Role Reversal: From Intern to Director

February 24, 2012

This content is sourced from The New York Times.

On a typical January morning this year Richard Maxwell, 44, woke up in his apartment at Manhattan Plaza, took the subway downtown from the Port Authority terminal and ended up inside the Performing Garage, where he went to work directing the most famous experimental theater troupe in the world, the Wooster Group, in a rehearsal of Eugene O’Neill’s Early Plays.

Seventeen years ago he had the identical commute, but back then he was an eager intern at the Wooster Group, sleeping on his sister’s couch (she also lived at Manhattan Plaza, a publically subsidized complex primarily for artists). Adding to the sense of coming full circle: the set of Early Plays is the same design as for O’Neill’s “Emperor Jones,” the production he observed in 1994 as a newcomer to New York. The only difference is that it’s now swiveled 180 degrees.

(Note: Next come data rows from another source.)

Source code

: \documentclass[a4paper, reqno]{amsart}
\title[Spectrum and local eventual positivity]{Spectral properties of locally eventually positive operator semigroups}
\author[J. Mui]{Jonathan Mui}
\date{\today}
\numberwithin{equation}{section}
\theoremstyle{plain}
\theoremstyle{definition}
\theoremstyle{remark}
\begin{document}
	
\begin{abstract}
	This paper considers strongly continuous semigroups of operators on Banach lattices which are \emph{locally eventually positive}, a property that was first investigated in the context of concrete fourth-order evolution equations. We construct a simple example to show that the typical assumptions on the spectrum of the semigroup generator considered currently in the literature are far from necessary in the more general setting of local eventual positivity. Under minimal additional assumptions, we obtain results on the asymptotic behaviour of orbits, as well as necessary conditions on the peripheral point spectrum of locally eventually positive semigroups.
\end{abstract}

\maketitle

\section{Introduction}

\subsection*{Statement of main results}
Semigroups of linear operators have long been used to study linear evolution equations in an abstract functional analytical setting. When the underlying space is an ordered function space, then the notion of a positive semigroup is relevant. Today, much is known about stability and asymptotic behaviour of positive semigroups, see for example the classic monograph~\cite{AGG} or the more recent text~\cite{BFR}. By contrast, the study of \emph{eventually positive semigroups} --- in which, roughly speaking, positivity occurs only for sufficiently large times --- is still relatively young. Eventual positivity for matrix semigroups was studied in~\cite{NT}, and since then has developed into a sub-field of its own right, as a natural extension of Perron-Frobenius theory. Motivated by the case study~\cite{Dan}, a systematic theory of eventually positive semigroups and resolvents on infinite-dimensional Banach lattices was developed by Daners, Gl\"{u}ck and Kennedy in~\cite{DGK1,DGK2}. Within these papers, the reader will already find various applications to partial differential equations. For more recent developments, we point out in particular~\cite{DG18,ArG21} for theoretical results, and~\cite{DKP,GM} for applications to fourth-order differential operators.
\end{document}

Mr. Maxwell’s role is similarly switched. While he said he moved from Chicago then because he wanted to see the Wooster Group’s artistic director, Elizabeth LeCompte, rehearse, now Ms. LeCompte sits in on his rehearsals, taking notes. “I’m trying to learn from him,” she said. It’s a remarkable evolution for Mr. Maxwell, a North Dakota native who said he’s not intimidated filling her shoes on this production.

Why not? “Bravado,” he said with a wry smile.

There’s mutual respect between these soft-spoken, iron-willed directors and company leaders who belong to the top tier of avant-garde auteurs in New York. But while Mr. Maxwell and Ms. LeCompte have each established international reputations by creating self-contained aesthetic worlds, it’s their differences that both drew them to the collaboration and make it a challenge.

Ms. LeCompte is known for seamlessly integrating technology into deconstructions of existing texts. Her work, which depends on a lengthy process, often weaves different styles together. Mr. Maxwell is a writer with a strong interest in narrative who is a self-proclaimed “fundamentalist” about staging, preferring simplicity in design and performance.

Early Plays, which runs at St. Ann’s Warehouse through March 11, features three short works O’Neill wrote in his 20s (Bound East for Cardiff, The Long Voyage Home and Moon of the Caribbees) that unromantically portray life on or near a British steamer. The critic George Jean Nathan was an early champion of these moody one-acts, and O’Neill called Moon his “first real break with theatrical traditions.” But these dense works, which have none of the epic sweep of O’Neill’s classic dramas, are rarely produced.